ACTIVITY - Each line of the data below that holds the word "Finance" is to be reported in full.

Segment Open

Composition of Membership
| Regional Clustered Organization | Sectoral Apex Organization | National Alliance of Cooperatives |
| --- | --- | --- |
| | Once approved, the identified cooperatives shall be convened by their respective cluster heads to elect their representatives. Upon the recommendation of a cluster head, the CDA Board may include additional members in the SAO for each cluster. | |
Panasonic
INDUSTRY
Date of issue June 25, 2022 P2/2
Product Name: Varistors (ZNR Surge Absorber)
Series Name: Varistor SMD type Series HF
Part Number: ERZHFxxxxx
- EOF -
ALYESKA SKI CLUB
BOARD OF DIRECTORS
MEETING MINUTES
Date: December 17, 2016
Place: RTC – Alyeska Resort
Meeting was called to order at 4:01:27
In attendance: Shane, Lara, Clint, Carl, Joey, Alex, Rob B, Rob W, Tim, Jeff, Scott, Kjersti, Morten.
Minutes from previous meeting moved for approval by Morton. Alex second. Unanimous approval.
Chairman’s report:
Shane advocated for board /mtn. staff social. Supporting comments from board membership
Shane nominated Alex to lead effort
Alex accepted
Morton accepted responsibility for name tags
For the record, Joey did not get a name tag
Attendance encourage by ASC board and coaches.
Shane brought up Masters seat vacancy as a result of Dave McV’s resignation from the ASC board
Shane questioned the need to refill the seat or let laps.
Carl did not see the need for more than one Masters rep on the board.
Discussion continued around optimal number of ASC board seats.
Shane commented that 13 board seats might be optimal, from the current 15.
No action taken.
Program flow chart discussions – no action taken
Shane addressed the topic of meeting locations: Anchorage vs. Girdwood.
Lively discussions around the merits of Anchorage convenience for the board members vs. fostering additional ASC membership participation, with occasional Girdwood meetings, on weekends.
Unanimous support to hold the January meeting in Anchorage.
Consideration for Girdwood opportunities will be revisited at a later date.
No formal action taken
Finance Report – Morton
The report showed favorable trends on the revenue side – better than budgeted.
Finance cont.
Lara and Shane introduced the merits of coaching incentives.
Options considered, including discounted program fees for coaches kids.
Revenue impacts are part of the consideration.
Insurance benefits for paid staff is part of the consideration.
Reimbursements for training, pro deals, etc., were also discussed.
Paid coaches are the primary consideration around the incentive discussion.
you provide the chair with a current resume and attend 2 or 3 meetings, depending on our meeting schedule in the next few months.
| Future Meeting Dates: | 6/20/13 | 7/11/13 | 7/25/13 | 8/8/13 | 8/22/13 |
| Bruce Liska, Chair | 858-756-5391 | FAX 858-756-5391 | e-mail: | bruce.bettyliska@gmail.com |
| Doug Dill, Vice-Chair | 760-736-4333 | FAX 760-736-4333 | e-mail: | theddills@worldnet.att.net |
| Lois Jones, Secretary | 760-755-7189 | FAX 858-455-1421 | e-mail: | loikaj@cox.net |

Segment Closed

TASK OUTPUT -
Finance Report – Morton
Finance cont.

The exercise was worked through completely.